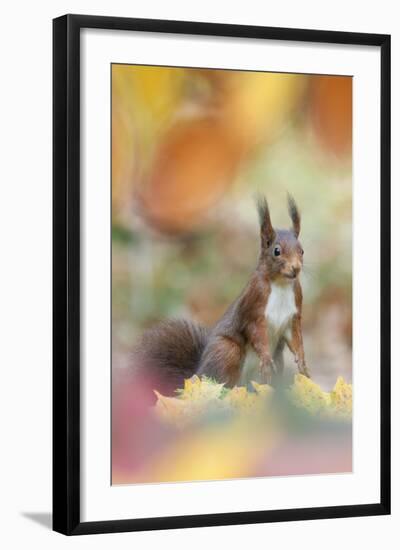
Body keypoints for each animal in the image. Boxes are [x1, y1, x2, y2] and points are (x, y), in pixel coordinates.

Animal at [134, 196, 310, 394]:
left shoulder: (293, 314)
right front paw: (265, 358)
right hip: (227, 351)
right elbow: (255, 332)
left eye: (302, 251)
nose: (296, 268)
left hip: (276, 362)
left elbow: (295, 338)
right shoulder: (253, 305)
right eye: (276, 251)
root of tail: (196, 376)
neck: (280, 285)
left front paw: (302, 363)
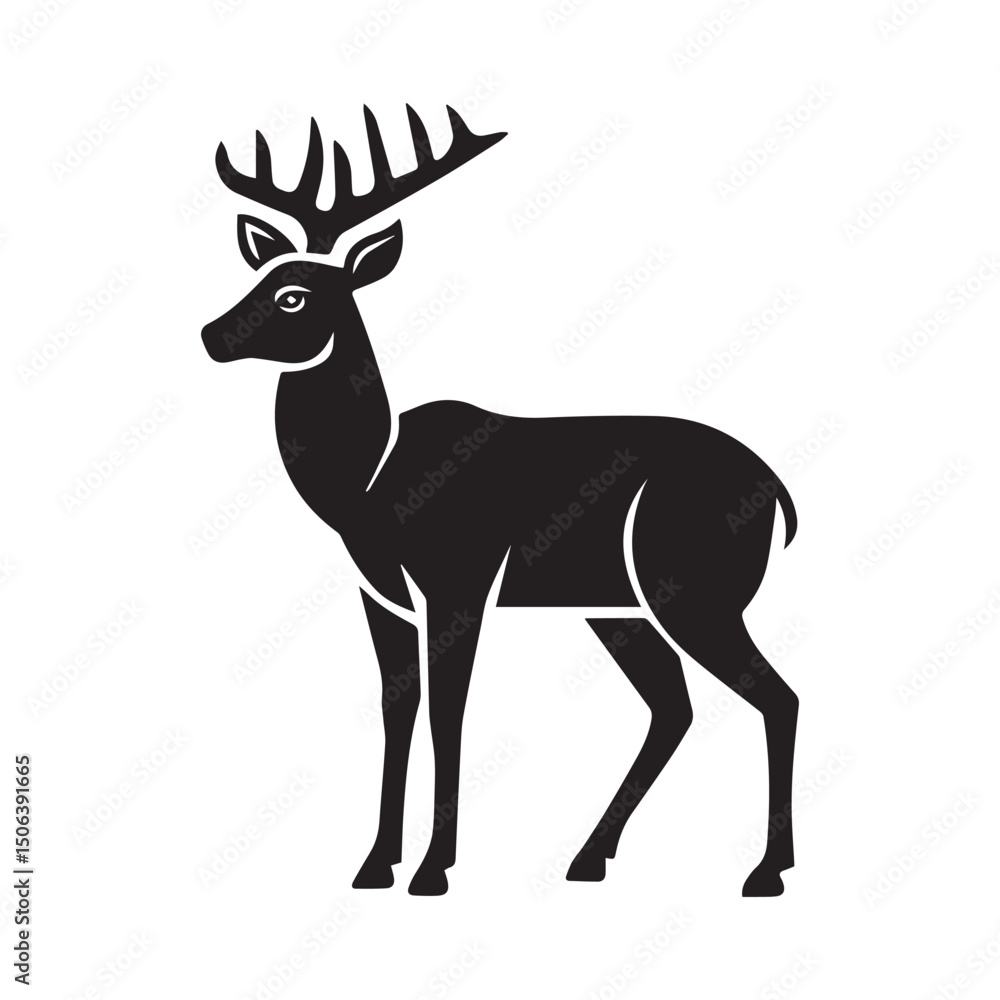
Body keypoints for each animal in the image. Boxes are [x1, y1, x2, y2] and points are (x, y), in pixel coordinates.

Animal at [201, 105, 800, 897]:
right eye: (263, 274)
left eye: (295, 294)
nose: (210, 334)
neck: (374, 481)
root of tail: (780, 493)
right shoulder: (381, 595)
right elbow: (397, 709)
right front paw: (374, 863)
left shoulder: (459, 581)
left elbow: (447, 712)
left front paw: (432, 869)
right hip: (616, 607)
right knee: (674, 707)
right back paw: (588, 858)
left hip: (694, 592)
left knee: (775, 696)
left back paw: (765, 871)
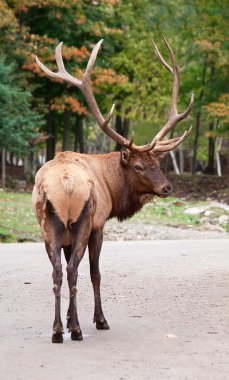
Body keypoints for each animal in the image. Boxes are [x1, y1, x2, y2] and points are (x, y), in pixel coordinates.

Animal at [31, 37, 193, 342]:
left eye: (158, 162)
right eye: (139, 166)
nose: (166, 188)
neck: (110, 186)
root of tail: (66, 183)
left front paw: (69, 319)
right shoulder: (99, 223)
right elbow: (95, 273)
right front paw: (98, 319)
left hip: (49, 226)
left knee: (58, 271)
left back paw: (58, 330)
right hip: (83, 221)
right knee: (73, 270)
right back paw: (78, 329)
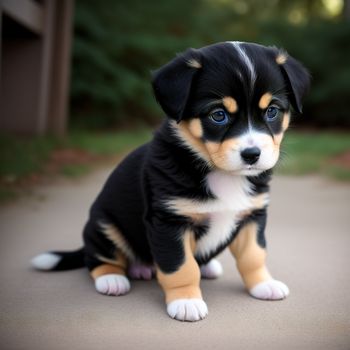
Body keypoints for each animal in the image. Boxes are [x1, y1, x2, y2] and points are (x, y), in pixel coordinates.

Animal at [32, 41, 308, 322]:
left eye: (272, 111)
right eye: (218, 115)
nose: (252, 154)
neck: (220, 173)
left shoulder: (252, 216)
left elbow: (254, 256)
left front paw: (264, 284)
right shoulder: (169, 222)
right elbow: (181, 267)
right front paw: (186, 301)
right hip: (103, 225)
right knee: (97, 259)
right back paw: (112, 279)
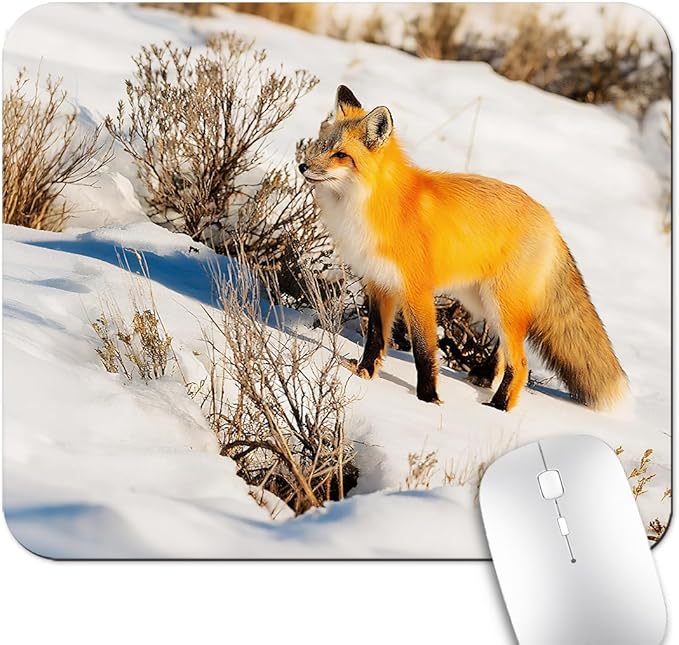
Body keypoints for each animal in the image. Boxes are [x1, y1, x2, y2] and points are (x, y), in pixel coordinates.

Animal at [299, 85, 628, 412]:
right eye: (321, 144)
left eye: (341, 155)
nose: (303, 165)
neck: (374, 204)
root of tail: (550, 220)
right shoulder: (378, 281)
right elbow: (376, 337)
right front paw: (364, 374)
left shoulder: (417, 291)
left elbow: (424, 352)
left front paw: (428, 399)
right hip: (480, 301)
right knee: (506, 353)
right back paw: (485, 376)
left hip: (500, 303)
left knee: (521, 363)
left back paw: (499, 407)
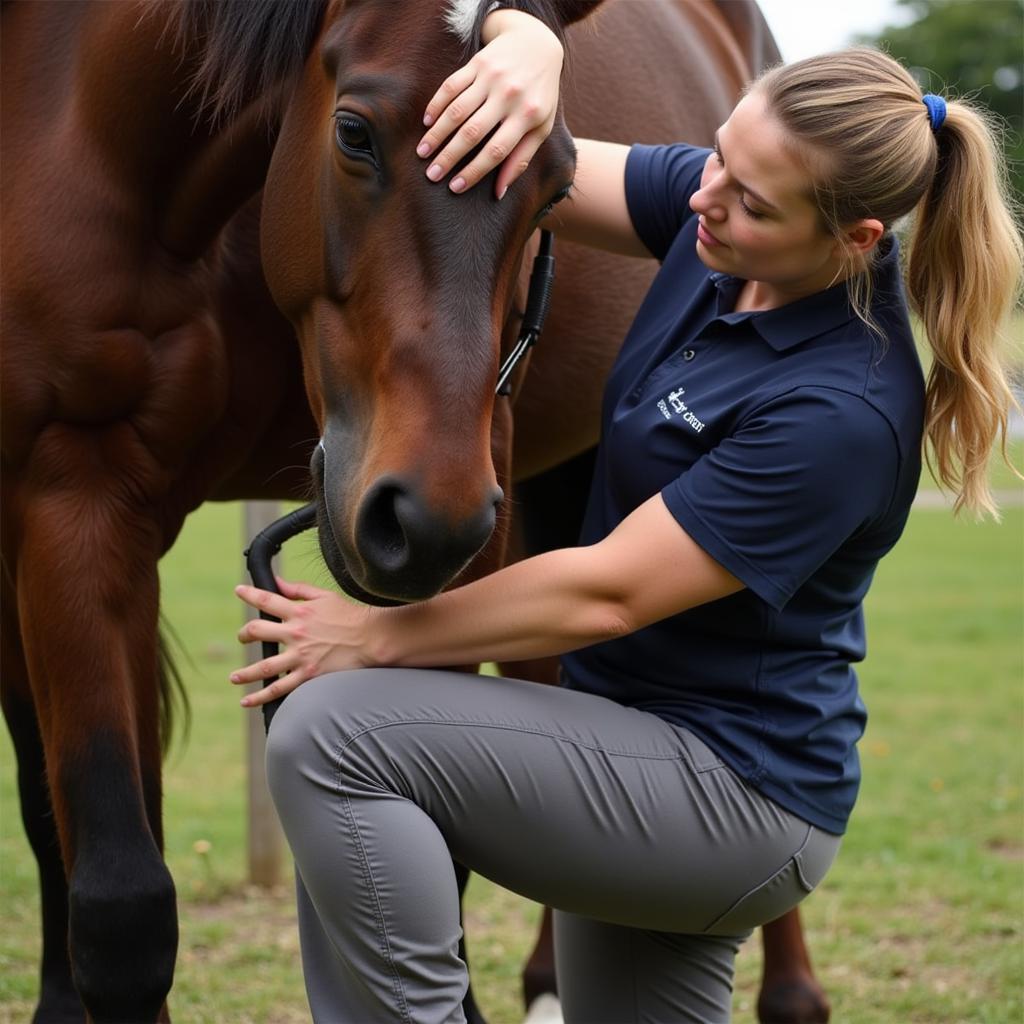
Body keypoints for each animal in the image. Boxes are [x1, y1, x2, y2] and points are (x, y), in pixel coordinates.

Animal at [0, 0, 827, 1019]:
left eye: (555, 188)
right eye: (355, 132)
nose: (419, 520)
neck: (72, 113)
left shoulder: (483, 480)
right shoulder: (58, 494)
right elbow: (92, 868)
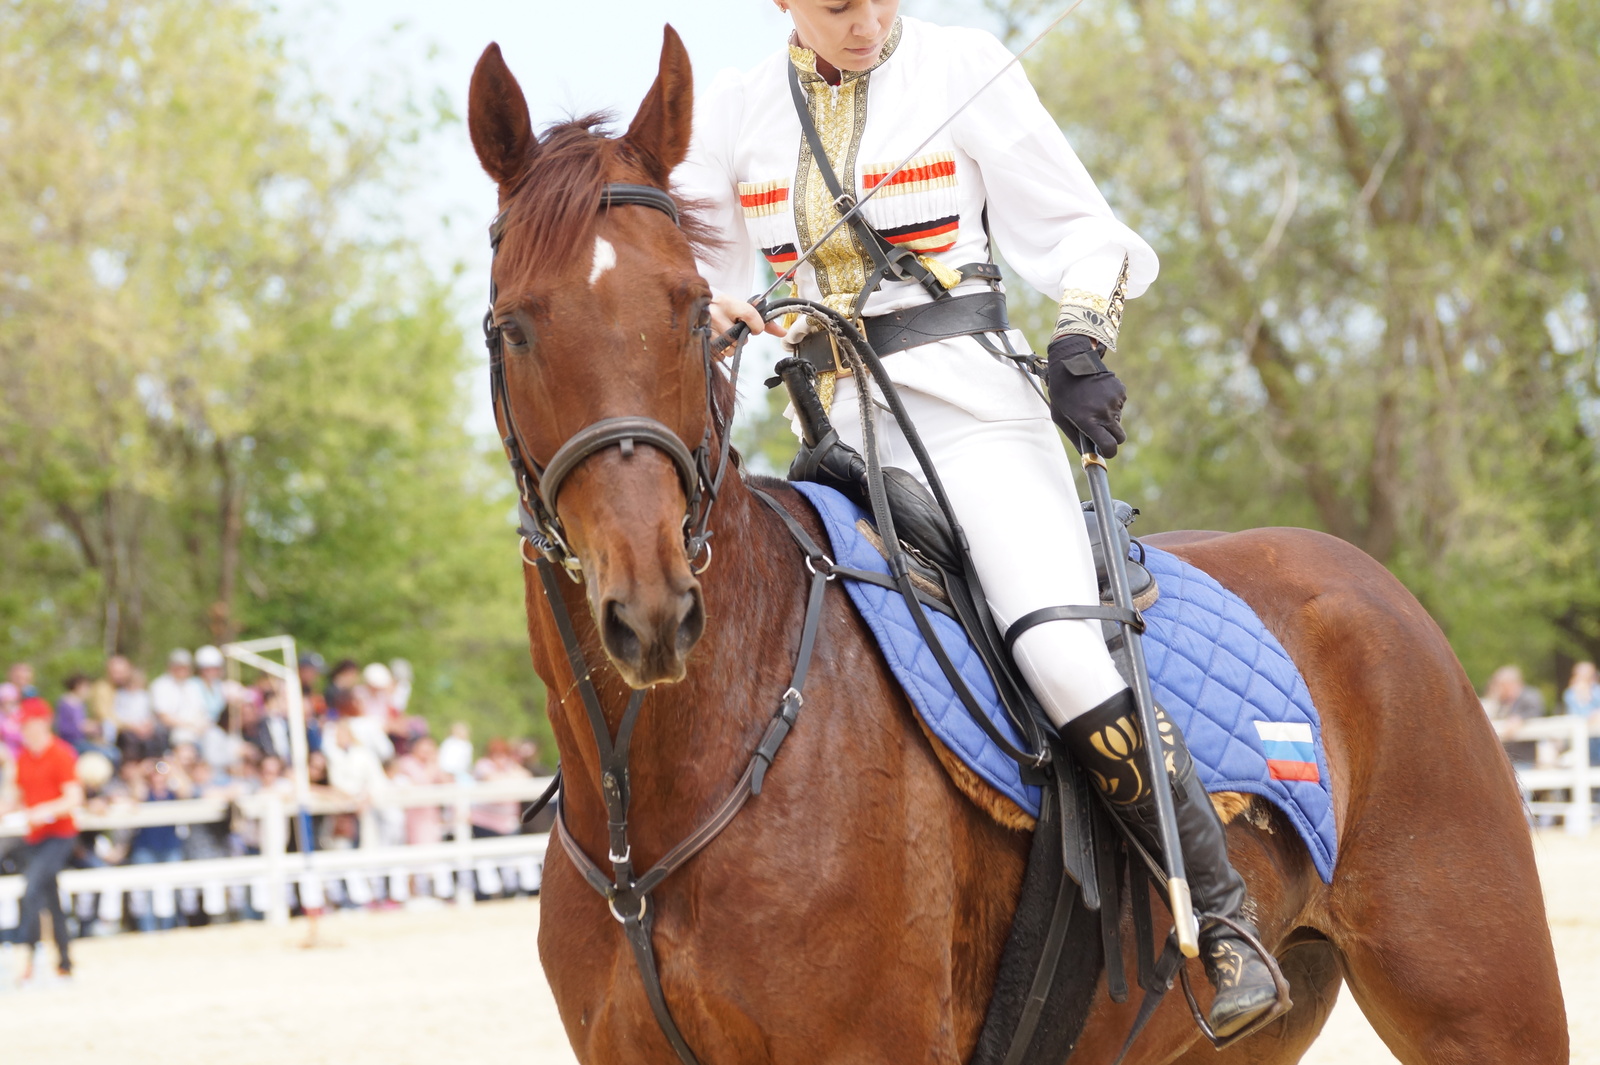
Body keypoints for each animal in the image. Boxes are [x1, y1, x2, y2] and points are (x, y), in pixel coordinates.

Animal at [464, 28, 1561, 1061]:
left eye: (693, 312)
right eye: (512, 326)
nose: (652, 605)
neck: (656, 793)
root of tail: (1372, 582)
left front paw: (1084, 379)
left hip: (1484, 1007)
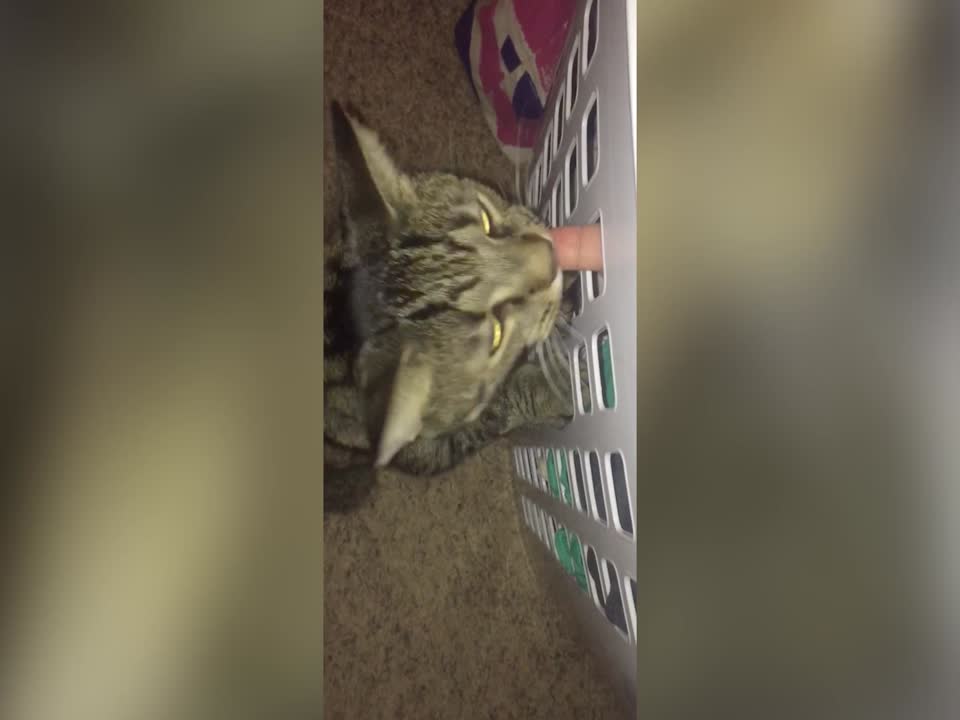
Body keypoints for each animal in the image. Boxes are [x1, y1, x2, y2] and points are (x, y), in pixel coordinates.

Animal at [322, 104, 576, 516]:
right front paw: (561, 384)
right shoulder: (429, 451)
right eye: (496, 336)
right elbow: (496, 409)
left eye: (486, 221)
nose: (552, 258)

- [TASK BRIEF] Quote word for word only the lines above from the one containing "neck: (374, 204)" through the one containing "right elbow: (92, 868)". Pictures stay out of your copy.

- [RESULT OF THE EXERCISE]
neck: (374, 204)
root of tail: (550, 220)
right shoulder: (378, 281)
right elbow: (376, 337)
right front paw: (364, 374)
left shoulder: (417, 291)
left elbow: (424, 352)
left front paw: (428, 399)
right hip: (480, 301)
right knee: (506, 353)
right back paw: (485, 376)
left hip: (500, 303)
left knee: (521, 363)
left back paw: (499, 407)
Body keypoints for each animal in the image. Boxes are [x1, y1, x2, y2] and points are (x, y), in pixel coordinates.

Animal at [0, 0, 827, 1019]:
left eye: (555, 188)
right eye: (355, 132)
nose: (419, 520)
neck: (72, 113)
left shoulder: (483, 480)
right shoulder: (58, 494)
right elbow: (92, 868)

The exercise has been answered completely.